*Source document*.
>>>>
RT DRIVEN WEANING PROTOCOL
• Every patient on ventilator, in the ICU, is to be assessed every day by RT for ability to wean.
• For a patient to be not on this protocol would require a specific order from the physician.
• Weaning can still be done out of this protocol by any other method as specifically ordered by the physician.
• Weaning process would involve RT assessing the patient every day, reviewing contraindications- if none exist, measuring weaning parameters and then putting the patient on spontaneous breathing trial, once daily. If the trial is successful, physician will be notified of patient’s readiness to be extubated, but extubation (or alternative) will be physician’s decision. If trial is unsuccessful, patient will be returned to prior ventilator settings.
• First RT weaning assessment will be within 30 hours of intubation.
• Mandatory documentation by RT every day regarding weaning, unless there is an irreversible contraindication to either weaning or to patient being on weaning protocol. That will be documented also in at least one RT note. Examples of such conditions are ENT surgery (pt will not be on weaning protocol at all in that case), permanent CNS damage, permanent neuromuscular weakness etc where physician determines that patient is not weanable.
<<<<
*What to work on*.
• a. Check each statement against the weaning protocol and answer yes or no, quoting the words that decide it: (i) The first RT weaning assessment takes place within 24 hours of intubation. (ii) A patient whose spontaneous breathing trial fails is returned to prior ventilator settings. (iii) After a successful trial, the RT decides whether the patient is extubated.
• b. Reproduce the part of the weaning protocol starting at "RT DRIVEN WEANING" and ending at "by the physician.".

*Records shown*.
>>>>
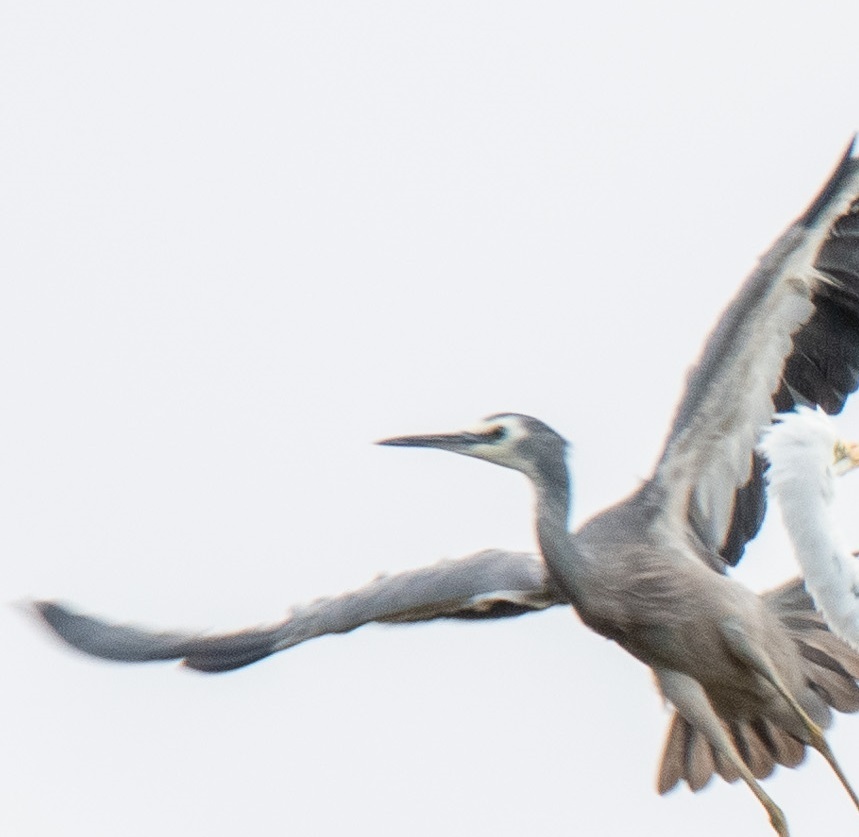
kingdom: Animalia
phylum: Chordata
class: Aves
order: Pelecaniformes
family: Ardeidae
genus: Egretta
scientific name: Egretta novaehollandiae
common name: White-faced heron
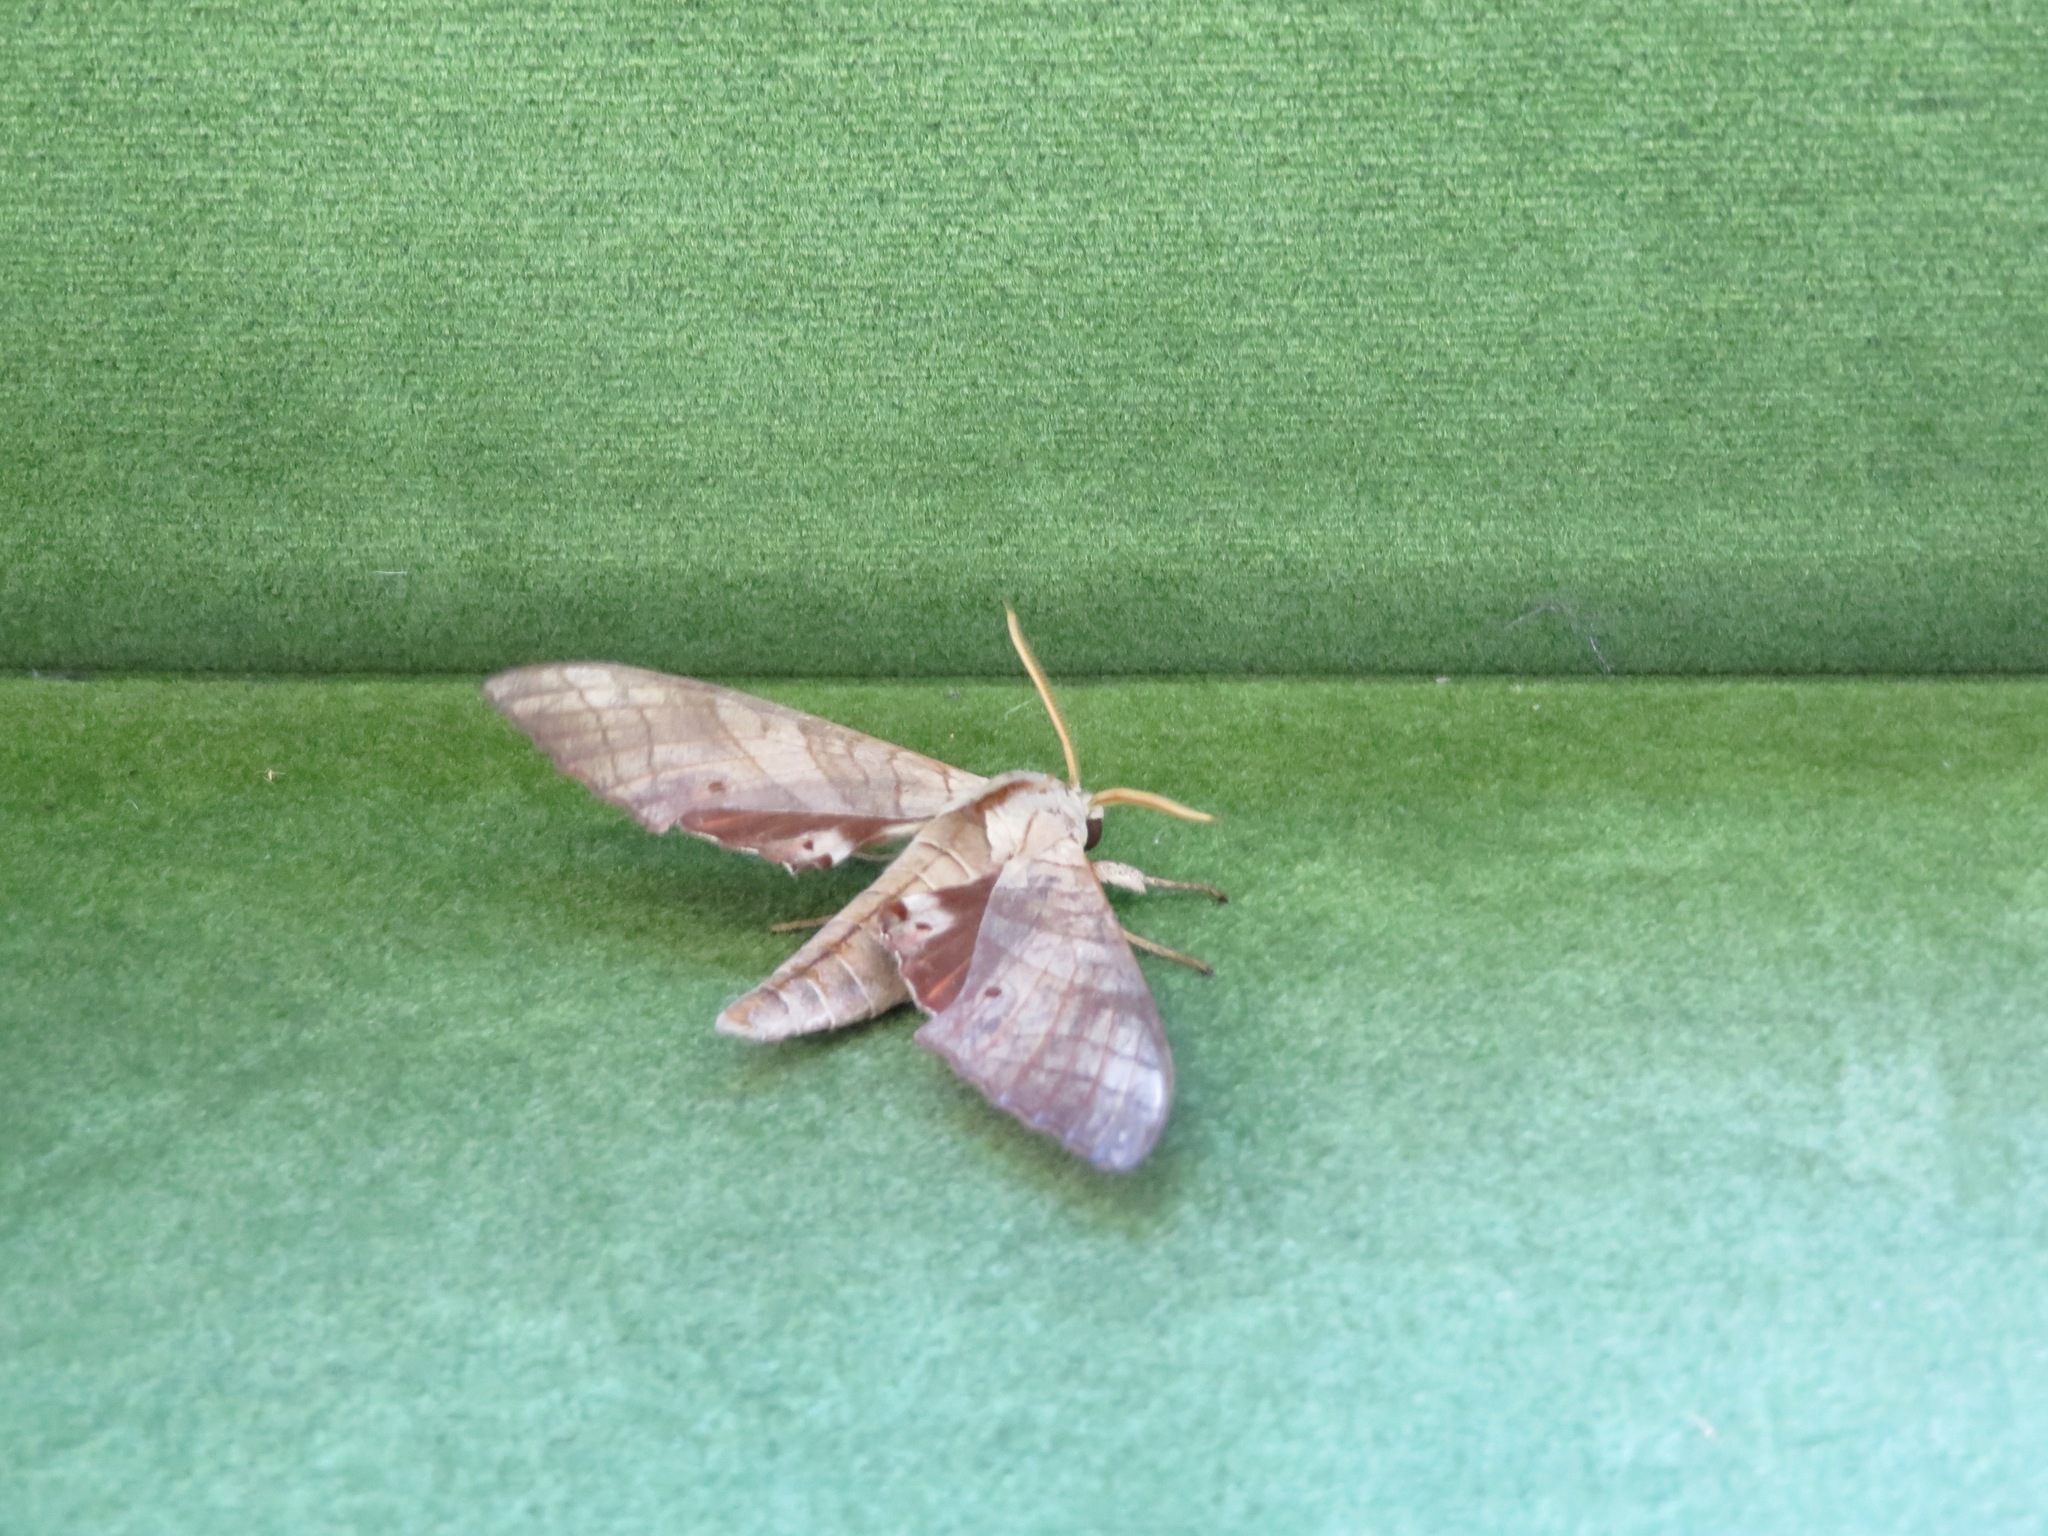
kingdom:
<<<<
*Results by task*.
• a.
(i) No: "First RT weaning assessment will be within 30 hours of intubation."
(ii) Yes: "If trial is unsuccessful, patient will be returned to prior ventilator settings."
(iii) No: "but extubation (or alternative) will be physician’s decision."

• b.
RT DRIVEN WEANING PROTOCOL
• Every patient on ventilator, in the ICU, is to be assessed every day by RT for ability to wean.
• For a patient to be not on this protocol would require a specific order from the physician.
• Weaning can still be done out of this protocol by any other method as specifically ordered by the physician.